7. P Values and the Null Ritual

The Null Ritual is perhaps the most misused tool in statistics, and it is especially pitfall-ridden for the reader because its results are almost always misinterpreted, whether in good faith or bad (19).

It compares data from a control group with data from a treatment group, establishing some probability of obtaining the treatment results purely due to chance.

A low P Value provides commentary on the statistical significance of the data, but it says nothing about the probability of any theory itself. 

Even statistics experts rarely remember this fact (20).

Many researchers treat statistical significance as an all-or-nothing concept. 

Researchers often aim to reject the null hypothesis (i.e., assume there is a significant effect from the treatment) and accept the alternative hypothesis solely based on a specific p-value threshold (21).

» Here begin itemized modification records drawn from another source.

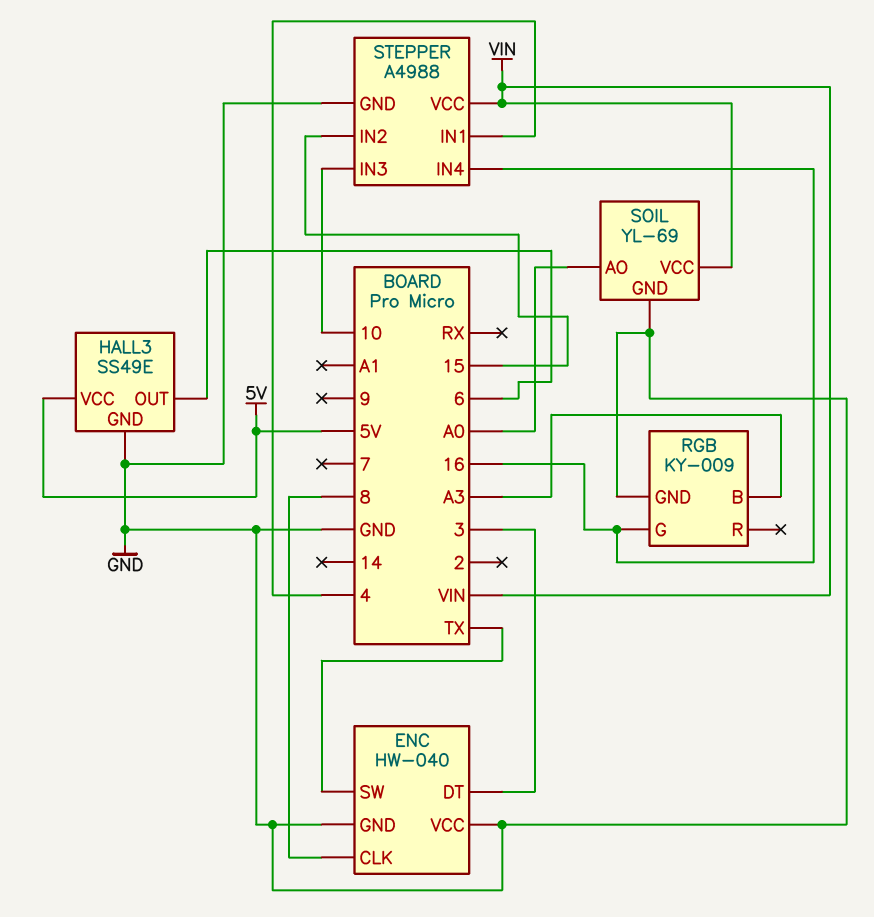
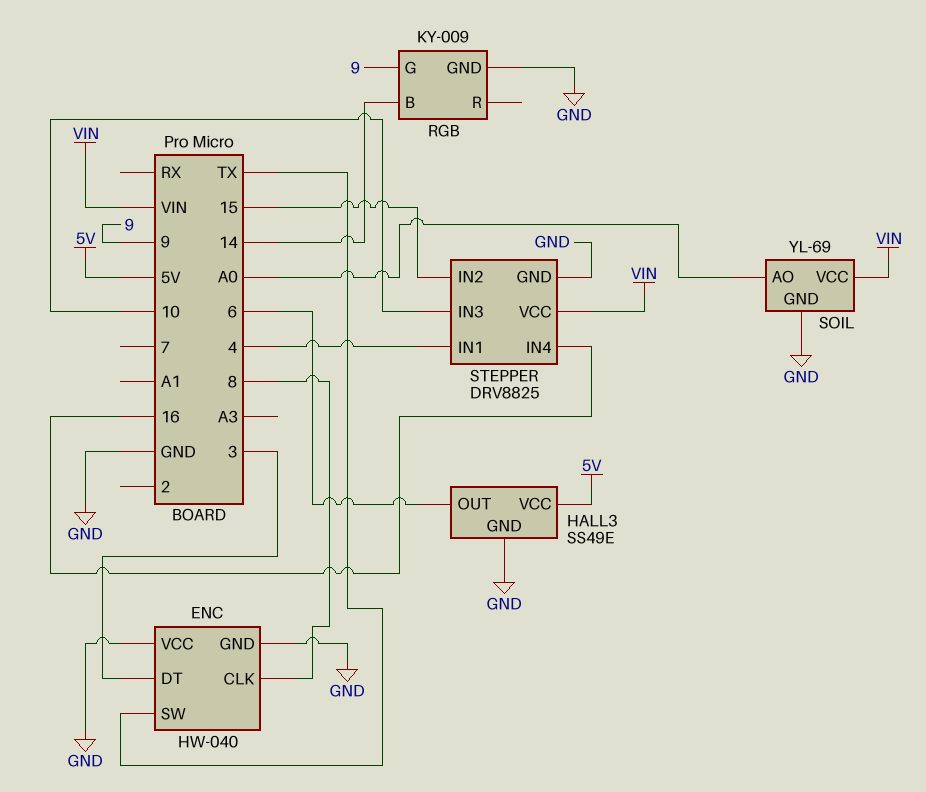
RGB pin B: A3 -> 14
RGB pin G: 16 -> 9
STEPPER: A4988 -> DRV8825

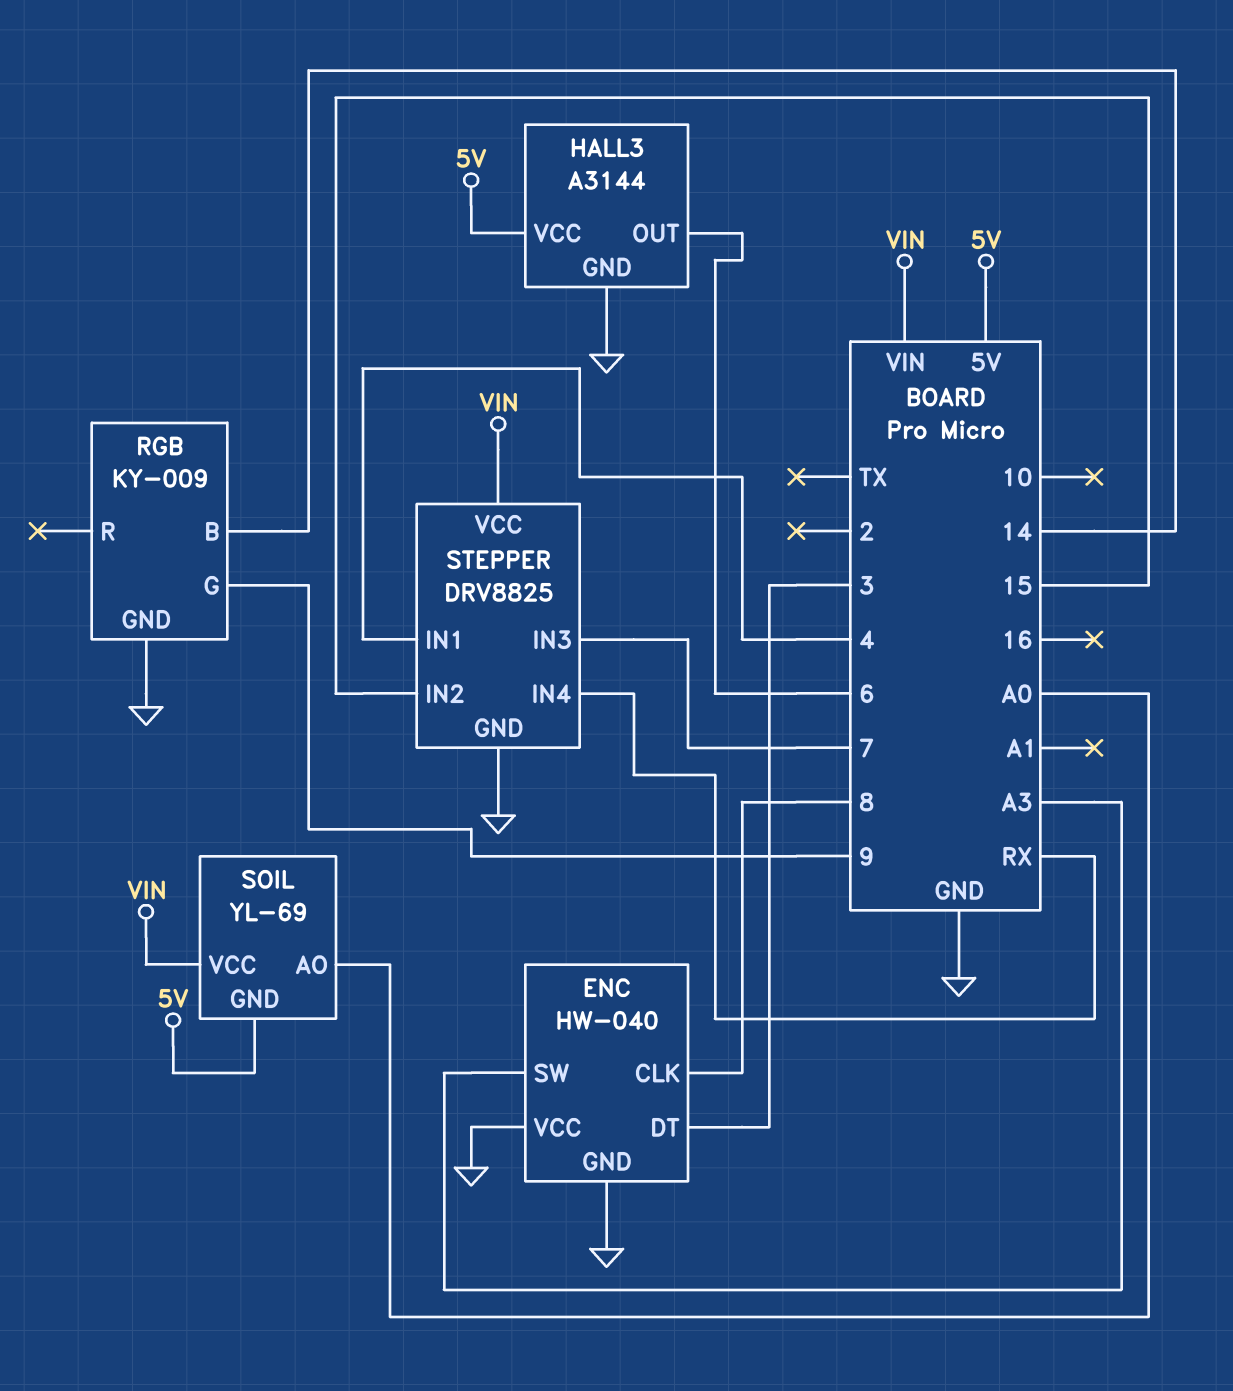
ENC pin SW: TX -> A3
HALL3: SS49E -> A3144
SOIL pin GND: GND -> 5V
STEPPER pin IN3: 10 -> 7
STEPPER pin IN4: 16 -> RX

This approach oversimplifies the statistical analysis, ignoring the uncertainty and variability inherent in research data (22).

Furthermore, researchers sometimes perform multiple statistical tests without adjusting for the increased risk of obtaining false-positive results. 

This “p-hacking” involves testing multiple hypotheses until a significant result is found, leading to a higher likelihood of erroneously declaring a significant effect (23).

For example, if an unscrupulous researcher wanted to establish a connection between vegetable consumption and not losing hair, they would:

  1. Gather a group of 20,000 people to report on their consumption of kale, celery, lettuce, arugula, etc.
  2. Run every test under the sun: Do people who eat only kale keep their hair longer? Do young men who eat both kale and lettuce but not arugula go bald on top more often than those who also eat arugula? Do older unmarried women who don’t exercise and eat none have a higher incidence of baldness?

If enough of these significance tests are run, it’s likely that a low p-value will be found for one of them.

The wording of this test could then be twisted to express the idea that vegetables help prevent hair loss.

Even if a study reports a low p-value in good faith without “hacking,” the language surrounding this result should be scrutinized. A p-value is a probability that measures the strength of the evidence against the null hypothesis. 

However, it does not provide information about the effect size, the practical significance of the results, or the probability of the hypothesis being true (24). The effect itself might be negligible or practically irrelevant. 

Conversely, a non-significant p-value does not necessarily imply no effect; it might indicate insufficient sample size or high variability in the data (25).

Most Studies Warrant a Closer Look

The intention here is not to discourage the use of scientific research in forming opinions but instead to call attention to the importance of scrutiny towards it. 

Anecdotes are looked down upon as baseless, biased, and meaningless in medical/health-related circles, and perhaps this is often true.

Still, academic studies are subject to many of the same pitfalls. 

The illusion that the “science is settled” regarding health or nutrition is profoundly shortsighted. 

Directly contradicting research is available to support both sides of practically every contentious health debate, which is why the arguments are perpetual. 

Anecdotal evidence and traditional wisdom can hold significant value in a situation like this. 

Since scientific evidence is often limited, contradictory, or evolving, personal experiences can provide valuable insights and context. 

Additionally, anecdotal evidence and ancestral precedence can serve as a valuable starting point for researchers, helping them generate hypotheses and design more targeted studies. 

Embracing anecdotal evidence with caution can complement scientific research and provide a more holistic perspective on health-related matters, particularly in areas where conclusive evidence is yet to be established.